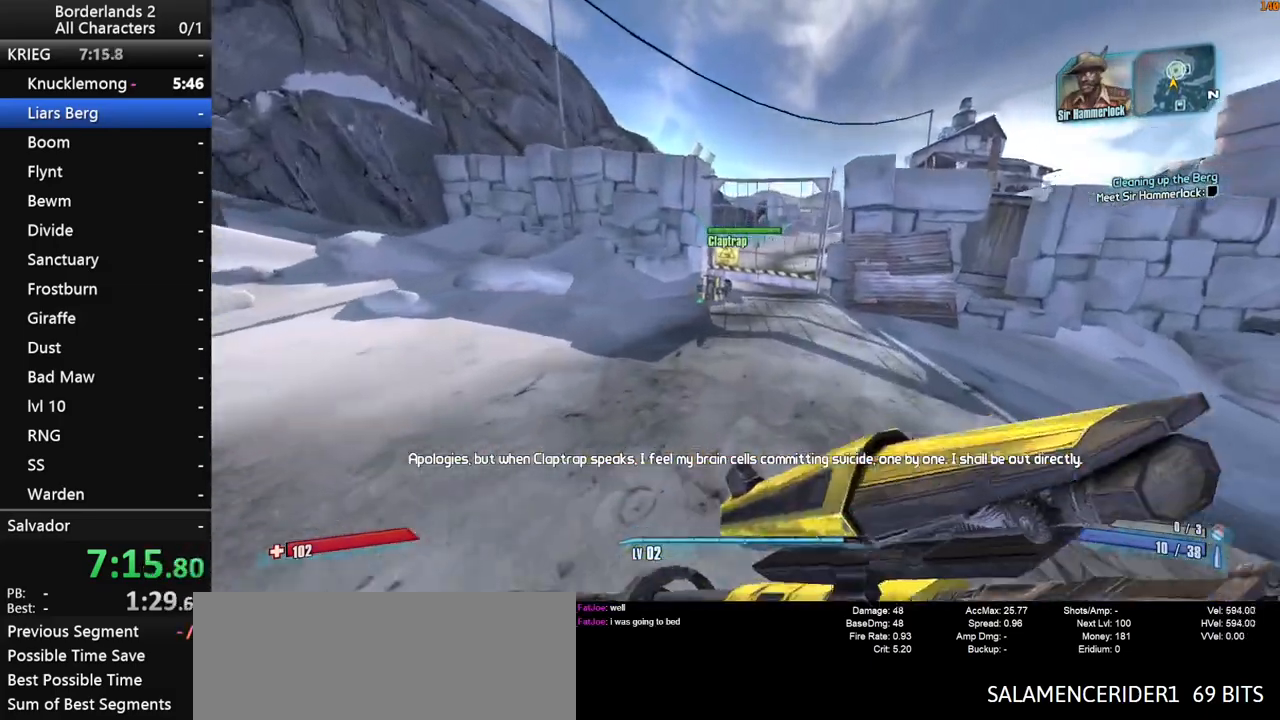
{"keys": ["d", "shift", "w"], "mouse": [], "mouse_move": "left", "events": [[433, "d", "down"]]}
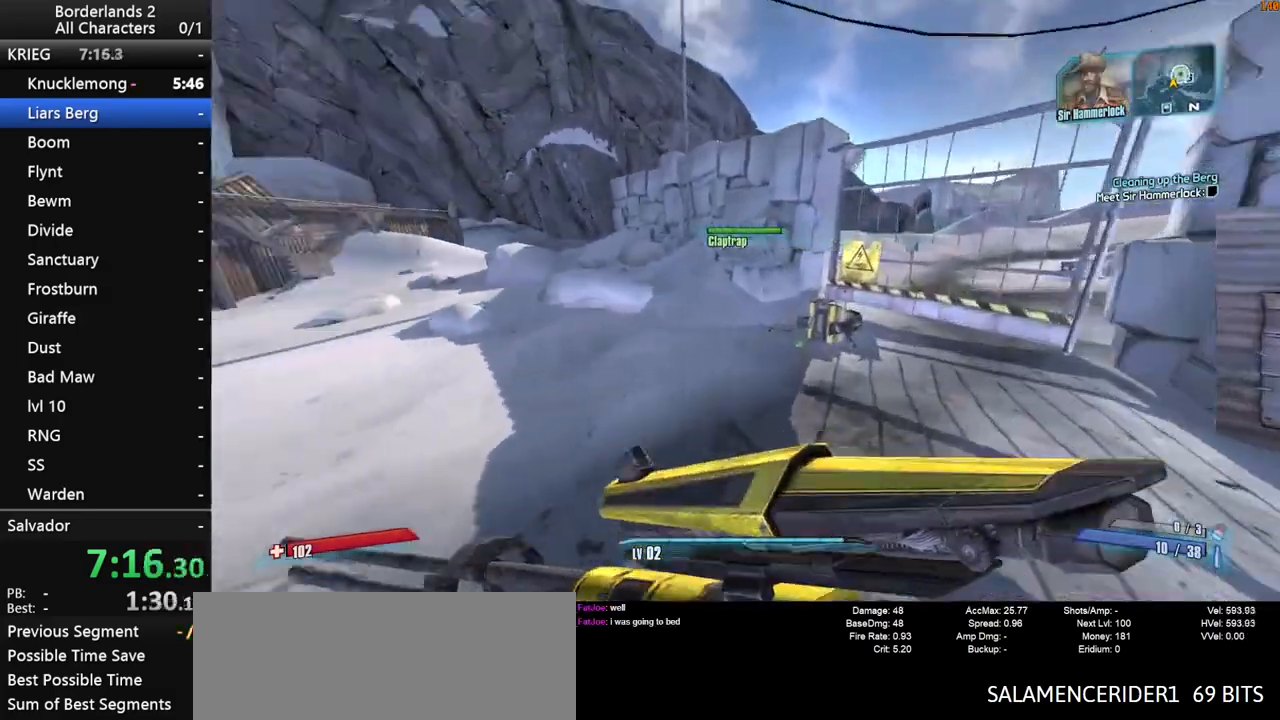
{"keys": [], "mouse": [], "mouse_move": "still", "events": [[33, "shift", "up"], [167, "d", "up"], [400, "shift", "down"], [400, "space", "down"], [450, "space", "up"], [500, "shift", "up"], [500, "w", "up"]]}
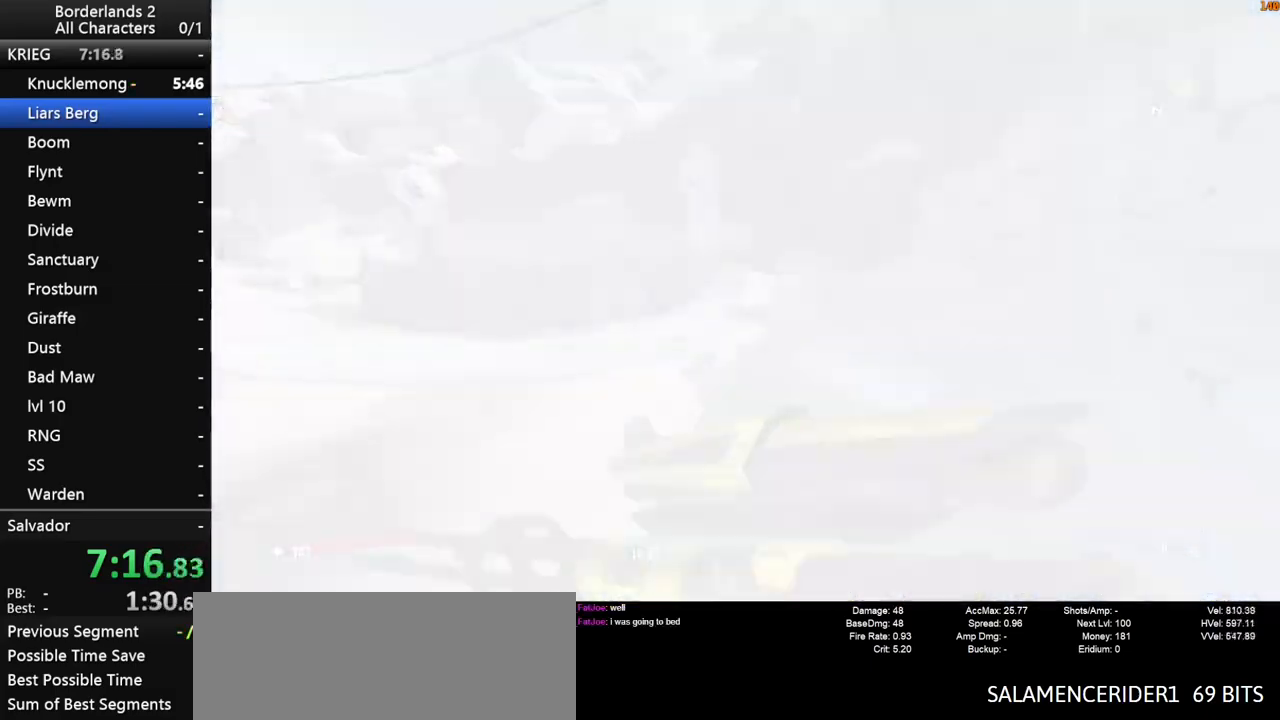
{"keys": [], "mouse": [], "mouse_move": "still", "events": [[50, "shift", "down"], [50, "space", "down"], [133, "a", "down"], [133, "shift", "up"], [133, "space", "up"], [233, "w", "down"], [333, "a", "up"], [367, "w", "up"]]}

PROBLEM TO WORK ON:
Apart from the pictures, every line of the data above should be given again exactly.

ANSWER FOR THE TASK:
{"keys": ["d", "shift", "w"], "mouse": [], "mouse_move": "left", "events": [[433, "d", "down"]]}
{"keys": [], "mouse": [], "mouse_move": "still", "events": [[33, "shift", "up"], [167, "d", "up"], [400, "shift", "down"], [400, "space", "down"], [450, "space", "up"], [500, "shift", "up"], [500, "w", "up"]]}
{"keys": [], "mouse": [], "mouse_move": "still", "events": [[50, "shift", "down"], [50, "space", "down"], [133, "a", "down"], [133, "shift", "up"], [133, "space", "up"], [233, "w", "down"], [333, "a", "up"], [367, "w", "up"]]}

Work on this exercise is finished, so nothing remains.